===== Dataset =====
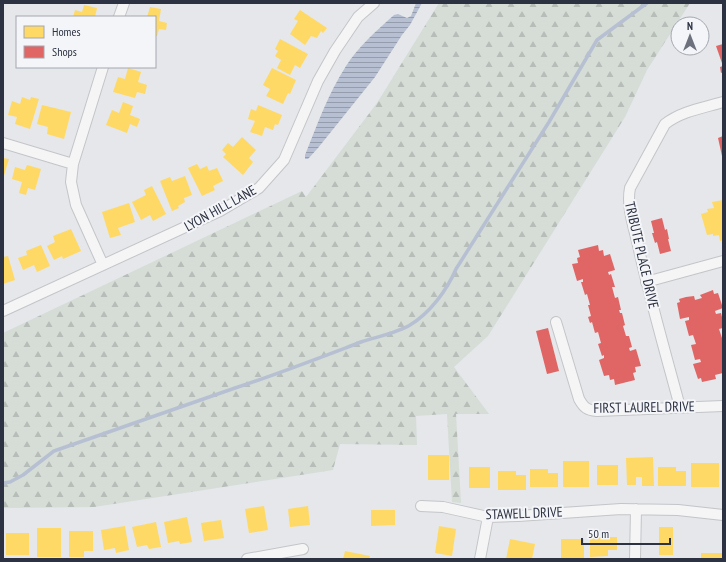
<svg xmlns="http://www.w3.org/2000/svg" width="726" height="562" viewBox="0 0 726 562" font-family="'PT Sans Narrow',sans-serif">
	<defs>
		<pattern id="forest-firs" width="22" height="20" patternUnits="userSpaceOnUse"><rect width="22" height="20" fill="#d5ddd6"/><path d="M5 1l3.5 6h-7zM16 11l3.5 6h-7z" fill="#b7beb9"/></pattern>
		<pattern id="water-rules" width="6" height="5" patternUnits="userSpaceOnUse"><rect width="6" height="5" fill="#b7c0d2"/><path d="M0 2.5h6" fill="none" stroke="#959dac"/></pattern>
	</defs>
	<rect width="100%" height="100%" fill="#e5e7ea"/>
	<!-- forest -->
	<path fill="url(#forest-firs)" d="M439 3H690L647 70 625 117 488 336 454 367 489 414H456L461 503 452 502 447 414 416 416 417 445 340 444 333 470 94 507 3 508V333L302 191 306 197 377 103Z"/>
	<!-- water -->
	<path fill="url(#water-rules)" d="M416 3H422L410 25 402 35 375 77 318 148 308 159H305V155C317 125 328 94 346 66 358 47 377 30 394 15L398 14 407 18 411 16Z"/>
	<!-- homes -->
	<path fill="#ffd966" d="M84 5 97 8 95 17H73L75 10 82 12Z
		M150 7 161 9 159 21 167 23 166 30 159 29 157 36H155V17H147Z
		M300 10 327 28 323 33 321 31 317 38 311 36 305 45 290 34 298 21 294 19Z
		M280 39 308 54 300 68 295 65 290 75 277 68 281 60 275 56 278 51 275 49Z
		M128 68 141 72 138 82 147 85 145 94 137 92 135 98 113 92 118 77 125 79Z
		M272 68 296 80 290 94 288 93 283 104 266 96 270 89 263 85Z
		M22 97 30 100 31 97 39 99 30 129 15 124 17 117 8 115 12 101 20 104Z
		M123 102 133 106 130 115 140 119 137 127 130 124 127 133 106 125 112 110 119 113Z
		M42 105 71 112 64 139 47 134 48 127 37 124Z
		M258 105 282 115 278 125 275 124 273 130 265 127 262 136 250 132 255 121 248 119 251 109 256 111Z
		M242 137 256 150 249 158 253 162 243 175 223 157 226 154 222 150 228 143 233 147Z
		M3 158 9 159 3 179Z
		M197 164 200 169 207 166 209 171 217 168 223 181 213 186 215 190 202 196 188 168Z
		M27 165 41 169 35 190 28 188 26 195 19 193 22 182 12 179 15 167 25 170Z
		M185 176 192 195 184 198 185 202 178 206 179 208 172 211 160 181 170 177 172 181Z
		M152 186 166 214 153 221 150 215 141 220 132 202 146 195 144 190Z
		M723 200V240L720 241 719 235 713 236V234L707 235 701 214 708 212 707 209 714 208 712 202Z
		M129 203 135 222 118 228 121 235 110 238 102 212Z
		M71 229 81 251 63 259 62 256 54 260 47 246 55 242 53 236Z
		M41 245 50 266 37 272 34 265 23 270 18 258 27 255 26 251Z
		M8 256 15 280 3 284V257Z
		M428 455H449V480H428Z
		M653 457 654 486H642V477H636V485H627L626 458Z
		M563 461H589V487H563Z
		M691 463H719V487H691Z
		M597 465H618V485H597Z
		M469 467H490V488H469Z
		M658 467H676V471H686V486H658Z
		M530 469H548V473H558V487H530Z
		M498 471H516V475H526V490H498Z
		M264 506 268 530 249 533 245 509Z
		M308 506 310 525 290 527 288 509Z
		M371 510H395V525L371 526Z
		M187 517 192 542 180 544 179 541 168 543 164 522Z
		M221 520 224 538 204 541 201 523Z
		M156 522 161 547 149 549 147 545 137 547 132 527Z
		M125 526 129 550 116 553 115 548 104 550 101 530Z
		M439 526 456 529 452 556 435 553Z
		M659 527H673V555H659Z
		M37 528H61V557H37Z
		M69 531H93V551H84V557H69Z
		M6 533H29V555H6Z
		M590 537H617V550H608V556L590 557Z
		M510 539 535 544 532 559H506Z
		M561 539H584V558H561Z
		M345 551 370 556 369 559H343Z
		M701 553H723V559H701Z"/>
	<!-- shops -->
	<path fill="#e06666" d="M723 44V72L721 73 720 67 723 66 716 46Z
		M723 136V156H722L718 138Z
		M662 218 665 230 667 229 669 239H668L671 251 660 254 657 242 655 243 652 233H654L651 221Z
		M598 245 599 251 603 250 604 256 610 254 615 270 608 272 609 275 611 274 615 287H612L615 298 618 297 621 310H619L620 313H622L625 325 623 326 626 336H629L632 347 629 348 630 351 636 349 641 366 635 367 636 372 633 373 635 380 615 385 614 379 610 380 609 375 604 376 599 360 604 358V355L602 356 598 344 601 343 598 332 595 333 592 322 590 323 588 317 591 316 588 305H590L587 294 585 295 581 282H583V279L577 281 572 264 578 263 577 258 580 257 578 250Z
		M713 290 714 294 718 293 723 308 715 311 716 314 721 313 723 321V328L719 329 722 338H723V373L715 375 716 379 702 382 701 378 698 379 693 364 701 362 700 359 695 360 691 345 696 344 693 335 689 336 685 321 689 320V317L680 319 677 303 680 302 679 299 686 297 694 296 695 300 702 298 700 295Z
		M548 328 559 371 547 374 536 331Z"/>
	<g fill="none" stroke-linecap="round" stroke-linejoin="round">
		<!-- stream -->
		<path stroke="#b7c0d2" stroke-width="3.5" d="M3 483 10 482 23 475 54 451 235 388C278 374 319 358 361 342 376 337 397 333 410 325 430 313 447 290 456 269L549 122 597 40 647 3"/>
		<defs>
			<path id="minor" d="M119 17 124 3
				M3 143 73 164
				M103 265 76 205 71 182 73 164 103 67
				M646 282 723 261
				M3 311 220 211 259 188 284 160 318 81 335 51 358 17 374 3
				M556 322 579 399C584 408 587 410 597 411L723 406
				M680 407C666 355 651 303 639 250 635 230 626 208 630 188L665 124C682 111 703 108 723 102
				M421 506 443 507 488 517 518 516 621 509 678 510 723 515
				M247 559 303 549
				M480 559 488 517
				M635 559 636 509"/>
		</defs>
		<!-- minor casing -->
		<use href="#minor" stroke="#c3c5c8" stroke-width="12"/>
		<!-- minor -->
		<use href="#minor" stroke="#f5f5f6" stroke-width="10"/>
	</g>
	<g text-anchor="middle" stroke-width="4" stroke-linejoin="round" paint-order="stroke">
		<!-- street labels -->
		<g font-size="14" fill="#2d3242" stroke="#f4f5f8">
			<text transform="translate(220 208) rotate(-29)" y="5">LYON HILL LANE</text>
			<text transform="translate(642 255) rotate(77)" y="5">TRIBUTE PLACE DRIVE</text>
			<text transform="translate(644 407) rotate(-1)" y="5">FIRST LAUREL DRIVE</text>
			<text transform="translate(524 513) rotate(-2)" y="5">STAWELL DRIVE</text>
		</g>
	</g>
	<!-- border -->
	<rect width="726" height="562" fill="none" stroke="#2d3242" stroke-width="8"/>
	<!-- legend -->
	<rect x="16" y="16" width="140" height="52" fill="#f4f5f8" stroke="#a4a7af"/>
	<rect x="24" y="26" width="20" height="12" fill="#ffd966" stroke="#a4a7af"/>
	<text x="52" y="36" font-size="12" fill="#2d3242">Homes</text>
	<rect x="24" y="46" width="20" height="12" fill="#e06666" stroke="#a4a7af"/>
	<text x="52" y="56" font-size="12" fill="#2d3242">Shops</text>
	<!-- north arrow -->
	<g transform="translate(690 36)"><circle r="19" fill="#f4f5f8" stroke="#a4a7af"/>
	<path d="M0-3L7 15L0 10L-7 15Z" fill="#6d717d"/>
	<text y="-6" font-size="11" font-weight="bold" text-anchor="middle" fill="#2d3242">N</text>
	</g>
	<!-- scale -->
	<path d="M582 538v6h88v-6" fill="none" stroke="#2d3242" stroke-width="2"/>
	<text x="588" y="538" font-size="12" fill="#2d3242" stroke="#f4f5f8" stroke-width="3" paint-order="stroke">50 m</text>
</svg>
=====
Required work:
Each line in the data that holds the word "anchor" must be copied.

Your response:
	<g text-anchor="middle" stroke-width="4" stroke-linejoin="round" paint-order="stroke">
	<text y="-6" font-size="11" font-weight="bold" text-anchor="middle" fill="#2d3242">N</text>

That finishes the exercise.